Buffalo was the site of hotel pioneer E.M. Statler's first permanent hotel. Built in 1907, it featured amenities for which his hotel chain would later become famous: cheerful service, affordable rates, and luxuries, like bathrooms in every room, normally unavailable to proletarian travelers. (As my legions of readers who get together each weekend to quiz each other on Papa's Diary trivia no doubt are aware, my comments on Papa's January 30th, 1924 diary entry quotes a brochure about Statler's Hotel Pennsylvania in New York that advertises these very sorts of advantages.)
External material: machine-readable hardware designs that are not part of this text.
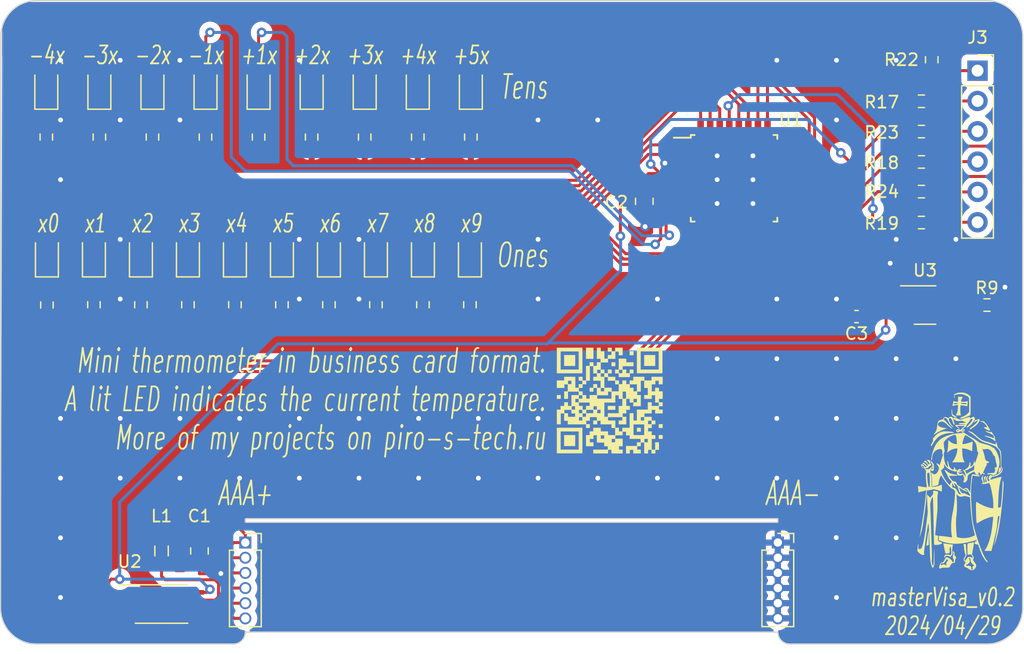
<source format=kicad_pcb>
(kicad_pcb
	(version 20240108)
	(generator "pcbnew")
	(generator_version "8.0")
	(general
		(thickness 1.6)
		(legacy_teardrops no)
	)
	(paper "A4")
	(title_block
		(title "masterVisa")
		(date "2024-04-29")
		(rev "v0.2")
		(company "piro.tex")
	)
	(layers
		(0 "F.Cu" signal)
		(31 "B.Cu" signal)
		(32 "B.Adhes" user "B.Adhesive")
		(33 "F.Adhes" user "F.Adhesive")
		(34 "B.Paste" user)
		(35 "F.Paste" user)
		(36 "B.SilkS" user "B.Silkscreen")
		(37 "F.SilkS" user "F.Silkscreen")
		(38 "B.Mask" user)
		(39 "F.Mask" user)
		(40 "Dwgs.User" user "User.Drawings")
		(41 "Cmts.User" user "User.Comments")
		(42 "Eco1.User" user "User.Eco1")
		(43 "Eco2.User" user "User.Eco2")
		(44 "Edge.Cuts" user)
		(45 "Margin" user)
		(46 "B.CrtYd" user "B.Courtyard")
		(47 "F.CrtYd" user "F.Courtyard")
		(48 "B.Fab" user)
		(49 "F.Fab" user)
		(50 "User.1" user)
		(51 "User.2" user)
		(52 "User.3" user)
		(53 "User.4" user)
		(54 "User.5" user)
		(55 "User.6" user)
		(56 "User.7" user)
		(57 "User.8" user)
		(58 "User.9" user)
	)
	(setup
		(pad_to_mask_clearance 0)
		(allow_soldermask_bridges_in_footprints no)
		(grid_origin 97 80)
		(pcbplotparams
			(layerselection 0x00010fc_ffffffff)
			(plot_on_all_layers_selection 0x0000000_00000000)
			(disableapertmacros no)
			(usegerberextensions no)
			(usegerberattributes yes)
			(usegerberadvancedattributes yes)
			(creategerberjobfile yes)
			(dashed_line_dash_ratio 12.000000)
			(dashed_line_gap_ratio 3.000000)
			(svgprecision 6)
			(plotframeref no)
			(viasonmask no)
			(mode 1)
			(useauxorigin no)
			(hpglpennumber 1)
			(hpglpenspeed 20)
			(hpglpendiameter 15.000000)
			(pdf_front_fp_property_popups yes)
			(pdf_back_fp_property_popups yes)
			(dxfpolygonmode yes)
			(dxfimperialunits yes)
			(dxfusepcbnewfont yes)
			(psnegative no)
			(psa4output no)
			(plotreference yes)
			(plotvalue yes)
			(plotfptext yes)
			(plotinvisibletext no)
			(sketchpadsonfab no)
			(subtractmaskfromsilk no)
			(outputformat 1)
			(mirror no)
			(drillshape 0)
			(scaleselection 1)
			(outputdirectory "../../gerber")
		)
	)
	(net 0 "")
	(net 1 "Net-(C1-Pad1)")
	(net 2 "GND")
	(net 3 "+3V3")
	(net 4 "Net-(D1-Pad1)")
	(net 5 "/temp_-40")
	(net 6 "Net-(D2-Pad1)")
	(net 7 "/temp_0")
	(net 8 "Net-(D3-Pad1)")
	(net 9 "/temp_1")
	(net 10 "Net-(D4-Pad1)")
	(net 11 "/temp_-30")
	(net 12 "Net-(D5-Pad1)")
	(net 13 "/temp_2")
	(net 14 "Net-(D6-Pad1)")
	(net 15 "/temp_-20")
	(net 16 "Net-(D7-Pad1)")
	(net 17 "/temp_3")
	(net 18 "Net-(D8-Pad1)")
	(net 19 "/temp_-10")
	(net 20 "Net-(D9-Pad1)")
	(net 21 "/temp_4")
	(net 22 "Net-(D10-Pad1)")
	(net 23 "/temp_10")
	(net 24 "Net-(D11-Pad1)")
	(net 25 "/temp_5")
	(net 26 "Net-(D12-Pad1)")
	(net 27 "/temp_20")
	(net 28 "Net-(D13-Pad1)")
	(net 29 "/temp_6")
	(net 30 "Net-(D14-Pad1)")
	(net 31 "/temp_30")
	(net 32 "Net-(D15-Pad1)")
	(net 33 "/temp_7")
	(net 34 "Net-(D16-Pad1)")
	(net 35 "/temp_40")
	(net 36 "Net-(D17-Pad1)")
	(net 37 "/temp_8")
	(net 38 "Net-(D18-Pad1)")
	(net 39 "/temp_50")
	(net 40 "Net-(D19-Pad1)")
	(net 41 "/temp_9")
	(net 42 "Net-(J3-Pad1)")
	(net 43 "Net-(J3-Pad2)")
	(net 44 "Net-(J3-Pad3)")
	(net 45 "Net-(J3-Pad4)")
	(net 46 "Net-(J3-Pad5)")
	(net 47 "Net-(J3-Pad6)")
	(net 48 "Net-(L1-Pad2)")
	(net 49 "Net-(R9-Pad1)")
	(net 50 "/MISO")
	(net 51 "/RESET")
	(net 52 "/SCK")
	(net 53 "/MOSI")
	(net 54 "unconnected-(U1-Pad19)")
	(net 55 "unconnected-(U1-Pad20)")
	(net 56 "unconnected-(U1-Pad22)")
	(net 57 "unconnected-(U2-Pad2)")
	(net 58 "unconnected-(U2-Pad3)")
	(net 59 "unconnected-(U2-Pad4)")
	(net 60 "unconnected-(U2-Pad5)")
	(footprint "Resistor_SMD:R_0603_1608Metric_Pad0.98x0.95mm_HandSolder" (layer "F.Cu") (at 112.6718 105.4762 -90))
	(footprint "Resistor_SMD:R_0603_1608Metric_Pad0.98x0.95mm_HandSolder" (layer "F.Cu") (at 109.7 91.43 -90))
	(footprint "LED_SMD:LED_0805_2012Metric_Pad1.15x1.40mm_HandSolder" (layer "F.Cu") (at 118.59 87.239 90))
	(footprint "LED_SMD:LED_0805_2012Metric_Pad1.15x1.40mm_HandSolder" (layer "F.Cu") (at 104.7978 101.2852 90))
	(footprint "Inductor_SMD:L_0805_2012Metric_Pad1.05x1.20mm_HandSolder" (layer "F.Cu") (at 110.462 126.101 -90))
	(footprint "Resistor_SMD:R_0603_1608Metric_Pad0.98x0.95mm_HandSolder" (layer "F.Cu") (at 179.6008 105.5016))
	(footprint "Resistor_SMD:R_0603_1608Metric_Pad0.98x0.95mm_HandSolder" (layer "F.Cu") (at 120.5458 105.4762 -90))
	(footprint "Resistor_SMD:R_0603_1608Metric_Pad0.98x0.95mm_HandSolder" (layer "F.Cu") (at 136.2938 105.4762 -90))
	(footprint "LED_SMD:LED_0805_2012Metric_Pad1.15x1.40mm_HandSolder" (layer "F.Cu") (at 116.6088 101.2852 90))
	(footprint "Package_TO_SOT_SMD:SOT-23-6_Handsoldering" (layer "F.Cu") (at 174.4192 105.5016))
	(footprint "LED_SMD:LED_0805_2012Metric_Pad1.15x1.40mm_HandSolder" (layer "F.Cu") (at 105.255 87.239 90))
	(footprint "LOGO" (layer "F.Cu") (at 177.391 120.259))
	(footprint "Connector_PinSocket_1.27mm:PinSocket_1x06_P1.27mm_Vertical" (layer "F.Cu") (at 117.48 125.4))
	(footprint "Resistor_SMD:R_0603_1608Metric_Pad0.98x0.95mm_HandSolder" (layer "F.Cu") (at 100.81 91.43 -90))
	(footprint "Resistor_SMD:R_0603_1608Metric_Pad0.98x0.95mm_HandSolder" (layer "F.Cu") (at 131.925 91.43 -90))
	(footprint "Capacitor_SMD:C_0603_1608Metric_Pad1.08x0.95mm_HandSolder" (layer "F.Cu") (at 168.6788 106.4668 180))
	(footprint "Resistor_SMD:R_0603_1608Metric_Pad0.98x0.95mm_HandSolder" (layer "F.Cu") (at 105.255 91.43 -90))
	(footprint "Resistor_SMD:R_0603_1608Metric_Pad0.98x0.95mm_HandSolder" (layer "F.Cu") (at 174.1144 93.5128))
	(footprint "LED_SMD:LED_0805_2012Metric_Pad1.15x1.40mm_HandSolder" (layer "F.Cu") (at 131.925 87.239 90))
	(footprint "LED_SMD:LED_0805_2012Metric_Pad1.15x1.40mm_HandSolder" (layer "F.Cu") (at 108.7348 101.2852 90))
	(footprint "Resistor_SMD:R_0603_1608Metric_Pad0.98x0.95mm_HandSolder" (layer "F.Cu") (at 124.4828 105.4762 -90))
	(footprint "LED_SMD:LED_0805_2012Metric_Pad1.15x1.40mm_HandSolder" (layer "F.Cu") (at 100.8608 101.2852 90))
	(footprint "LED_SMD:LED_0805_2012Metric_Pad1.15x1.40mm_HandSolder" (layer "F.Cu") (at 127.48 87.239 90))
	(footprint "LED_SMD:LED_0805_2012Metric_Pad1.15x1.40mm_HandSolder"
		(layer "F.Cu")
		(uuid "71217b93-fe83-4043-8494-863feaee352c")
		(at 114.145 87.239 90)
		(descr "LED SMD 0805 (2012 Metric), square (rectangular) end terminal, IPC_7351 nominal, (Body size source: https://docs.google.com/spreadsheets/d/1BsfQQcO9C6DZCsRaXUlFlo91Tg2WpOkGARC1WS5S8t0/edit?usp=sharing), generated with kicad-footprint-generator")
		(tags "LED handsolder")
		(property "Reference" "D8"
			(at 0 -1.65 90)
			(layer "F.SilkS")
			(hide yes)
			(uuid "688723d7-e7de-4adb-8ed6-126390da02a7")
			(effects
				(font
					(size 1 1)
					(thickness 0.15)
				)
			)
		)
		(property "Value" "BLUE"
			(at 0 1.65 90)
			(layer "F.Fab")
			(uuid "e59d0cfc-a89d-4107-89fb-33792c0bd1d9")
			(effects
				(font
					(size 1 1)
					(thickness 0.15)
				)
			)
		)
		(property "Footprint" ""
			(at 0 0 90)
			(unlocked yes)
			(layer "F.Fab")
			(hide yes)
			(uuid "0bc25c1f-9d73-4a84-923b-8bb2382f865f")
			(effects
				(font
					(size 1.27 1.27)
				)
			)
		)
		(property "Datasheet" ""
			(at 0 0 90)
			(unlocked yes)
			(layer "F.Fab")
			(hide yes)
			(uuid "a307b7fd-447e-40fb-87d2-ca9a106857db")
			(effects
				(font
					(size 1.27 1.27)
				)
			)
		)
		(property "Description" ""
			(at 0 0 90)
			(unlocked yes)
			(layer "F.Fab")
			(hide yes)
			(uuid "b0d21163-c044-4bfc-8d4e-a2
... [462200 chars truncated]
</source>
Like the Hotel Scarboro in Long Branch, the above-pictured version of the Statler Hotel that Papa stayed in was not the original, but a second incarnation. Statler built it in 1923 (and renamed the first Statler the Hotel Buffalo) so when Papa stayed there in 1926 it must have still felt fresh, novel and impressive. It may well have been the most comfortable place that Papa ever stayed, since until then he had known only Jewish ghetto life in Eastern Europe and tenement life on the Lower East Side of New York. Developers converted the building to office space in 1984 and renamed it Statler Towers, but as of this writing it's under new ownership and on its way to becoming a mixture of condominium, hotel and commercial space.
Interestingly, Papa addressed this card not to my grandmother's home on Hart Street in Brooklyn, but to an address just around the corner at 185 Pulaski Street. No one in my family is entirely sure what was at this address, but we think it was a factory owned by my great-grandfather and that my grandmother worked there. This is probably right. Mail was delivered twice a day in those days, so Papa would have addressed letters to her daytime address to make sure she got them as soon as possible. Perhaps he thought this would give him an advantage over other suitors who, he was convinced, were competing with him for her affections.